Suriye Deyrizzor’dan Türkiye’ye gelmeye çalışan Abdurrezak El-Hüseyni’in başından geçenler tam bir skandal. İddiaya göre, El-Hüseyin’i önce sınırda tellerden geçmeye çalışırken Türk askerleri tarafından ölesiye dövülüp orada bırakıldı. Askerler üzerindeki paraları ve eşyaları aldı. Daha sonra getirildiği hastanede Tanı olarak “Motorlu taşıtla kaza yapma” diye kayıtlara geçti.

Abdurrezak El-Hüseyni, Suriye Deyrizor’a bağlı Meyyedin’de ilim sahibi bir ailenin içinde kendi ahallesinde imamhatiplik görevi yapan bir kişi.
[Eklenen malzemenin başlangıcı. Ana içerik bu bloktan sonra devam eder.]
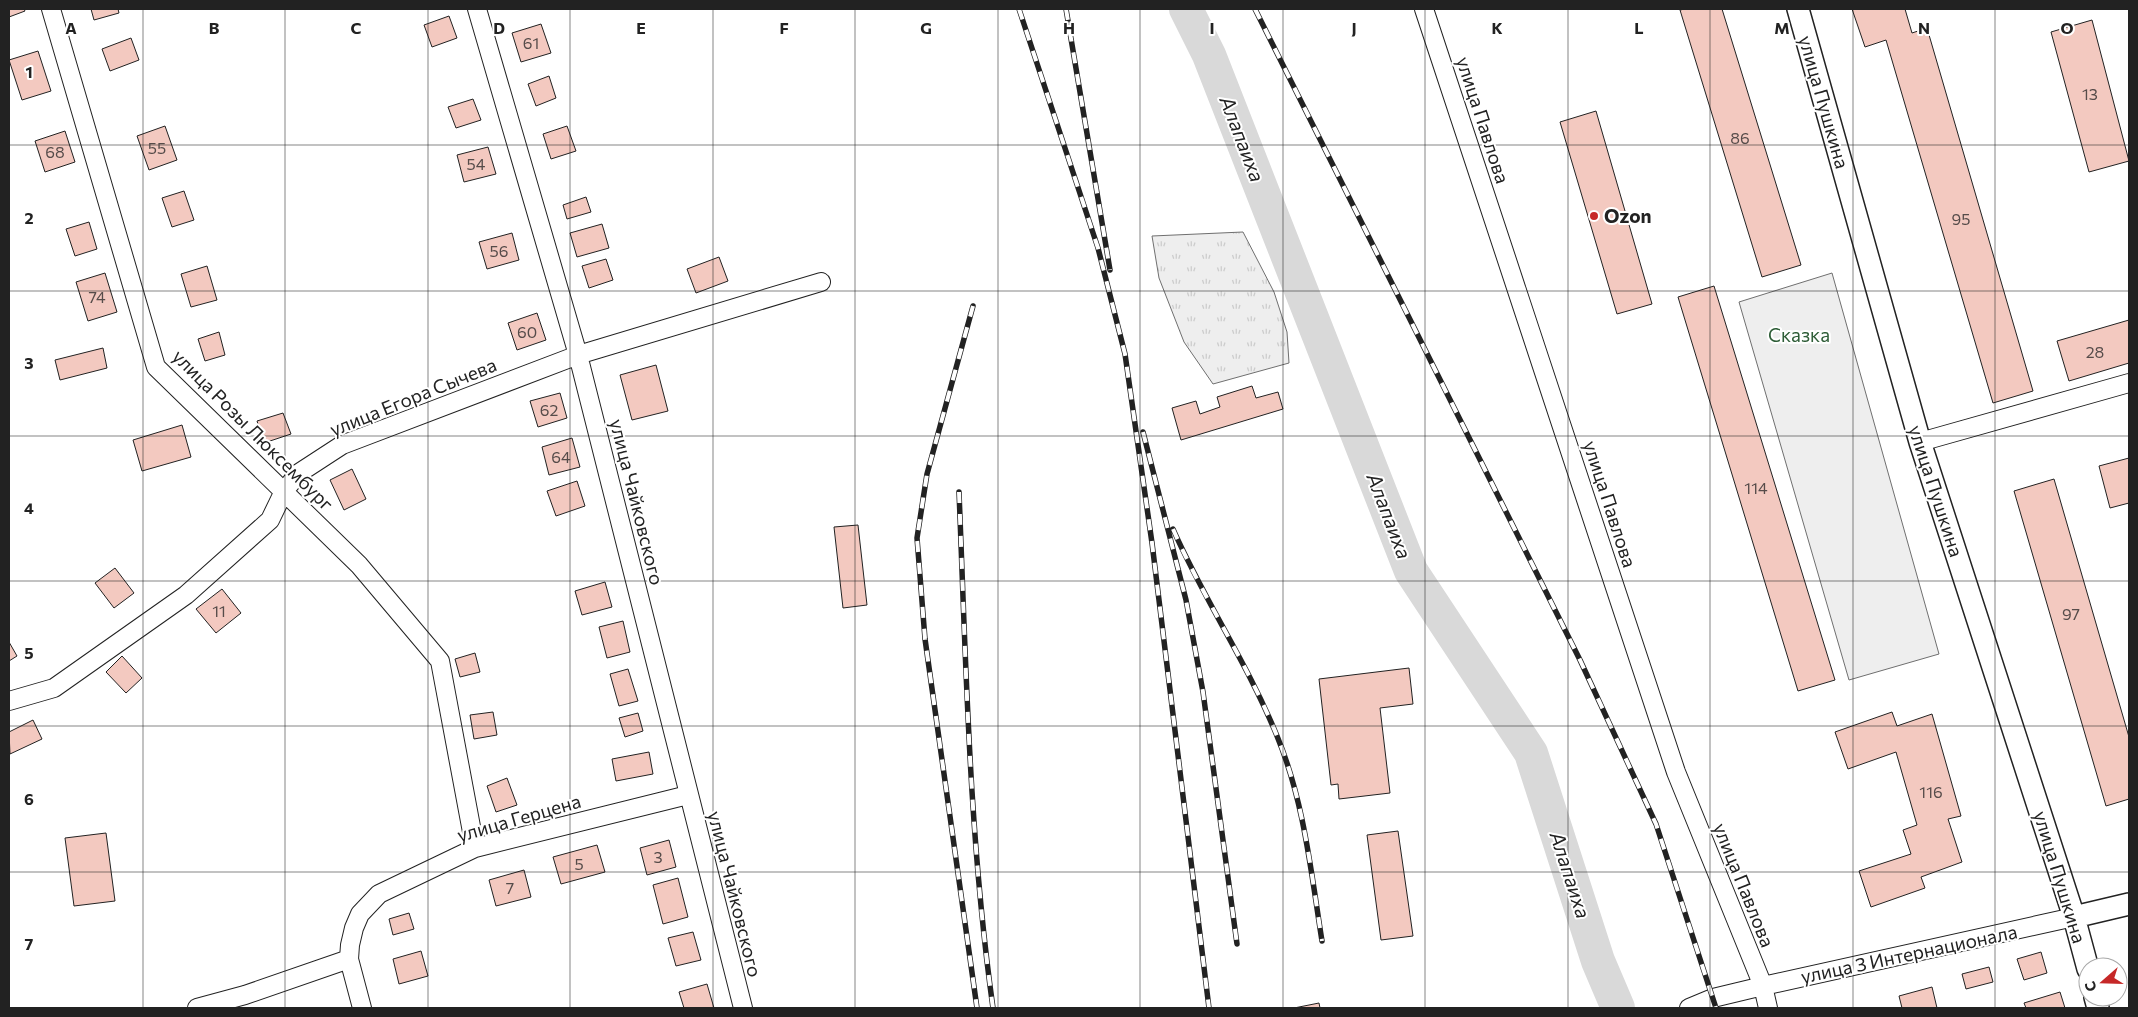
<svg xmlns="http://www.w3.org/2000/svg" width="2138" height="1017" viewBox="0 0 2138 1017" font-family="Commissioner,sans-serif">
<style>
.grass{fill:url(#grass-tufts);stroke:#6f6f6f}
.green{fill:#eee;stroke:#6f6f6f}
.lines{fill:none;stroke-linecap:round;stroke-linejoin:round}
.river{stroke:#d9d9d9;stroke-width:34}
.building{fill:#f3c9c0;stroke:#222}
.minor-casing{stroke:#222;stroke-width:20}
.tertiary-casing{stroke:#222;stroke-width:24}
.minor{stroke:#fff;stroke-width:18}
.tertiary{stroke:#fff;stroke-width:21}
.rail-casing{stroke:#222;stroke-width:5.5}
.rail{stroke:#fff;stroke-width:4;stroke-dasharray:11;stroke-linecap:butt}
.grid{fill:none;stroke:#222;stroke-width:1;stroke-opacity:0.55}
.poi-dot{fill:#c62828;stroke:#fff;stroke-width:2}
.labels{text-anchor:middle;stroke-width:4;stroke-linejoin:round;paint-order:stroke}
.number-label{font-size:16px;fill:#564c4a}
.street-label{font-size:19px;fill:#222;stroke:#fff}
.poi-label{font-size:19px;font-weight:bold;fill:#222;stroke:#fff;text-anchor:start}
.park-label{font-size:19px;fill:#2f5e38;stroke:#fff}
.water-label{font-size:20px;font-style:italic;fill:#222;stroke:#fff}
.grid-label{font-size:16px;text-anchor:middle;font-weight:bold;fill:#222;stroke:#fff;stroke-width:4;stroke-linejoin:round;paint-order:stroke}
</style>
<defs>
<pattern id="grass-tufts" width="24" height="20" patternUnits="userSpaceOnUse" patternTransform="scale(1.25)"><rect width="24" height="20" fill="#eee"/><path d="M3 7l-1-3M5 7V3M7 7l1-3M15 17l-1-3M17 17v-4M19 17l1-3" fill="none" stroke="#ccc"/></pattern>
</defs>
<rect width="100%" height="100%" fill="#fff"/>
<path class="grass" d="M1243,232l31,60 13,40 2,31 -76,21 -29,-42 -25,-64 -7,-42z"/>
<path class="green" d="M1832,273l107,381 -90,26 -110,-378z"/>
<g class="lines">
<path class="river" d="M1186,9l23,46 202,516 120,182 67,208 20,47"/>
</g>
<path class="building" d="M9,9h15l1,2 -16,6z
M91,9h27l1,4 -25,7z
M1685,9h37l79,256 -39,12 -82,-267z
M1852,9h53l7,24 15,-5 106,363 -40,12 -107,-363 -21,7z
M449,16l8,22 -25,9 -8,-22z
M2092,20l37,141 -40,11 -38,-140z
M541,24l10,29 -30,9 -9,-29z
M131,38l8,22 -29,11 -8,-22z
M38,51l13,40 -29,9 -13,-40z
M549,76l7,22 -20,8 -8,-22z
M473,99l8,21 -25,8 -8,-21z
M1596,111l56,193 -35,10 -57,-192z
M165,126l12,34 -28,10 -12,-34z
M567,126l9,25 -25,8 -8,-25z
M65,131l10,31 -30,10 -10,-31z
M488,147l8,27 -32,8 -7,-27z
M184,191l10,29 -22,7 -10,-29z
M586,197l5,15 -24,7 -4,-14z
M89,222l8,27 -22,7 -9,-27z
M602,224l7,24 -32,9 -7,-24z
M512,233l7,27 -32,9 -8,-27z
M719,257l9,24 -32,12 -9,-24z
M606,259l7,21 -24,8 -7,-22z
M207,266l10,34 -26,7 -10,-33z
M105,273l12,39 -29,9 -12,-39z
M1714,286l121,394 -37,11 -120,-394z
M537,313l9,27 -29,10 -9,-27z
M2129,320v43l-60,18 -12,-40z
M219,332l6,23 -20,6 -7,-22z
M103,348l4,20 -47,12 -5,-20z
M656,365l12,46 -36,9 -12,-45z
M1252,386l4,12 22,-6 5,17 -102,31 -9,-32 24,-7 4,13 20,-7 -3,-10z
M560,393l7,25 -29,9 -8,-26z
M283,413l8,21 -27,9 -7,-22z
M182,425l9,32 -49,14 -9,-31z
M572,438l8,29 -31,8 -7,-28z
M2129,458v45l-19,5 -11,-42z
M352,469l14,30 -22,11 -14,-30z
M2054,479l75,258v62l-23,7 -92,-315z
M577,481l8,25 -29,10 -9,-25z
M858,525l9,80 -24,3 -9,-81z
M115,568l19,25 -20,15 -19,-25z
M605,582l7,25 -30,8 -7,-24z
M222,589l19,24 -25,20 -20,-24z
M623,621l7,31 -23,6 -8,-31z
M9,642l8,14 -8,5z
M475,653l5,19 -20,5 -5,-18z
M122,656l20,22 -16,15 -20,-21z
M1409,668l4,36 -33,4 10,85 -51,6 -1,-15 -7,1 -12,-106z
M628,669l10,32 -19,5 -9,-32z
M493,712l4,23 -23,4 -4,-24z
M1892,712l5,14 35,-12 29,102 -13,3 14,43 -41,15 4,11 -54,19 -12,-36 52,-17 -8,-24 14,-5 -21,-73 -48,17 -13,-37z
M638,713l5,18 -18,6 -6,-19z
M33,720l9,19 -32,15 -1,-22z
M649,752l4,22 -37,7 -4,-22z
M507,778l10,27 -21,7 -9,-26z
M1398,831l15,105 -32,4 -14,-105z
M106,833l9,68 -41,5 -9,-68z
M669,840l7,27 -29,8 -7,-27z
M597,845l8,27 -44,12 -8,-27z
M524,870l7,27 -35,9 -7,-26z
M678,878l10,39 -25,7 -10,-39z
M409,913l5,16 -21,6 -4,-16z
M693,932l8,28 -25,6 -8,-28z
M421,951l7,25 -29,8 -6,-25z
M2041,952l6,21 -23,7 -7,-21z
M1989,967l4,15 -27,7 -4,-15z
M707,984l7,24h-30l-5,-16z
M1932,987l5,21h-35l-3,-12z
M2060,992l5,16h-39l-2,-5z
M1319,1003l1,5h-26z"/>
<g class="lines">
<defs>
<path id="minor" d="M51,9l105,358 203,198 81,96 35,187
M477,9l101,346 165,653
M1424,9l252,763 87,214 5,22
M1920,442l209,-59
M9,701l45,-13 132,-93 84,-75 14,-29 15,-18 43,-28 236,-90 243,-73
M197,1008l48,-13 104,-36
M362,1008l-13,-49 1,-14 4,-17 6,-14 19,-20 96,-46 213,-53
M1689,1008l24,-10 50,-12 311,-69"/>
<path id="tertiary" d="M1798,9l122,433 154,475 14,52
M2074,917l55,-13
M2095,997l3,11"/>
</defs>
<use href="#minor" class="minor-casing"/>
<use href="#tertiary" class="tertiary-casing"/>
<use href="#minor" class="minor"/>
<use href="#tertiary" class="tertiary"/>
<defs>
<path id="rail" d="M1019,9l79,239 27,106 27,189 57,465
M1066,9l44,261
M1255,9l325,651 76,164 60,184
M973,306l-46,168 -10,64 8,101 52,369
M1143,432l43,168 17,92 34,252
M959,492c7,172 10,345 34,516
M1173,529c31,71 75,135 104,207 27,65 34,136 45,205"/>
</defs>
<use href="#rail" class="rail-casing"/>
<use href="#rail" class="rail"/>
</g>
<path class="grid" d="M143,9v999M285,9v999M428,9v999M570,9v999M713,9v999M855,9v999M998,9v999M1140,9v999M1283,9v999M1425,9v999M1568,9v999M1710,9v999M1853,9v999M1995,9v999M9,145h2120M9,291h2120M9,436h2120M9,581h2120M9,726h2120M9,872h2120"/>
<circle class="poi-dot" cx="1594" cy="216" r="5"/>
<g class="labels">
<g class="number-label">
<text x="531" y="49">61</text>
<text x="2090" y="100">13</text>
<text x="1740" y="144">86</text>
<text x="157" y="154">55</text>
<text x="55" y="158">68</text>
<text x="476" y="170">54</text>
<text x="1961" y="225">95</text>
<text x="499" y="257">56</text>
<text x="97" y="303">74</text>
<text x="527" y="338">60</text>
<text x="2095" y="358">28</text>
<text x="549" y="416">62</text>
<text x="561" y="463">64</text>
<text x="1756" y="494">114</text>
<text x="219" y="617">11</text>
<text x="2071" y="620">97</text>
<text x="1931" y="798">116</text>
<text x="658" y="863">3</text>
<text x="579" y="870">5</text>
<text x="510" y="894">7</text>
</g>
<g class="street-label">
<text transform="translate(1824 102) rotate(74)" y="7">улица Пушкина</text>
<text transform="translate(1483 120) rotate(72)" y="7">улица Павлова</text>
<text transform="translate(413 397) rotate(-22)" y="7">улица Егора Сычева</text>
<text transform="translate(253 430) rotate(45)" y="7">улица Розы Люксембург</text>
<text transform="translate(1936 491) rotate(72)" y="7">улица Пушкина</text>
<text transform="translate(637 502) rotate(76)" y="7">улица Чайковского</text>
<text transform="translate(1610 504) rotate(72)" y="7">улица Павлова</text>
<text transform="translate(519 818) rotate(-16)" y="7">улица Герцена</text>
<text transform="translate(2060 877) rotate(73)" y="7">улица Пушкина</text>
<text transform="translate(1744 885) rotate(68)" y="7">улица Павлова</text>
<text transform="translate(735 894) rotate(76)" y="7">улица Чайковского</text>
<text transform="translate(1909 954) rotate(-12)" y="7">улица 3 Интернационала</text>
</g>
<g class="poi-label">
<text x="1604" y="223">Ozon</text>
</g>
<g class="park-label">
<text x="1799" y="342">Сказка</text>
</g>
<g class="water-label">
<text transform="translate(1242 139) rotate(69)" y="7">Алапаиха</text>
<text transform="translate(1389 516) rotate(69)" y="7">Алапаиха</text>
<text transform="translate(1570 875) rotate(72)" y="7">Алапаиха</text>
</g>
</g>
<g class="grid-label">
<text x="71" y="34">A</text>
<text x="214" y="34">B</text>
<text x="356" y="34">C</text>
<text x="499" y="34">D</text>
<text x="641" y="34">E</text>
<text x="784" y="34">F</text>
<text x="926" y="34">G</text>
<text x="1069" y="34">H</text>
<text x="1212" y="34">I</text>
<text x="1354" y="34">J</text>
<text x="1497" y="34">K</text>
<text x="1639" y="34">L</text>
<text x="1782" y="34">M</text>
<text x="1924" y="34">N</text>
<text x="2067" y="34">O</text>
<text x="29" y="78">1</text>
<text x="29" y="224">2</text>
<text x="29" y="369">3</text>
<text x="29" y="514">4</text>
<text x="29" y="659">5</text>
<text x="29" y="805">6</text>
<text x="29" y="950">7</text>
</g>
<rect width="2138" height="1017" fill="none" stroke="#222222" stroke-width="20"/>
<g transform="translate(2103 982) rotate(250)"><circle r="24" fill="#ffffff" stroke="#a7a7a7"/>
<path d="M0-4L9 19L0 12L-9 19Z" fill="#c62828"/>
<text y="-8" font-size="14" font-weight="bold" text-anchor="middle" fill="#222222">С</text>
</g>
</svg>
Suriye savaşının başlamasıyla her yerde olduğu gibi Meyyedin’de de ölümler ve tehditler başlamış. Alenin ilim ve irfan sahibi olması münasebetiyle hem rejim tarafından hem de IŞİD tarafından defalarca tehdit’e maruz kalmış. Aile sonunda dayanamayıp Türkiye’nin yolunu tutmuş.

Aile’nin son fertlerinden ilan Abdurrezak El-Hüseyni ve 12 yaşında iki yeğeni olan İbrahim ve Muhammed’le sabah saat 6’da Türkiye’nin yolunu tutmuş. Akşam Öncüpınar sınır kapısına gelen Abdurrezak ve iki yeğeni kapının kapalı olmasından dolayı çaresiz bir şekilde sağa sola koşuşturmaya başlamış. Suriye Sınırı tarafından bulunanlar “Bu akşam burada bu iki çocukla kalacak yerin yok. Sen en iyisi çocuklarla beraber tellerden Türkiye’ye geç sana bir şey demezler demiş.

Abdurrezak El-Hüseyni bundan sonrasını şöyle anlatıyor: “Ben ve iki yeğenim tellerden geçmeye çalıştık. Tam o sırada silah sesleri geldi. İki yeğenim geride kaldı bende telleri geçtim. Geriye dönüp baktığımda jandarmalar geldi. Beni çağırdılar bende geri döndüm ancak Türkçe bilmediğim için durumumu anlatamadım. Jandarmalardan birisi önce yeğenlerimden birini dövmeye kalktı. Daha sonra da eline bir taş alarak önce bağırmaya başladı. Daha sonra o taşı kafama vurdu. Bir müddet baygın kaldığımı daha sonra anladım. Kendime geldiğimde hala yerde bağırarak beni dövdüklerini gördüm.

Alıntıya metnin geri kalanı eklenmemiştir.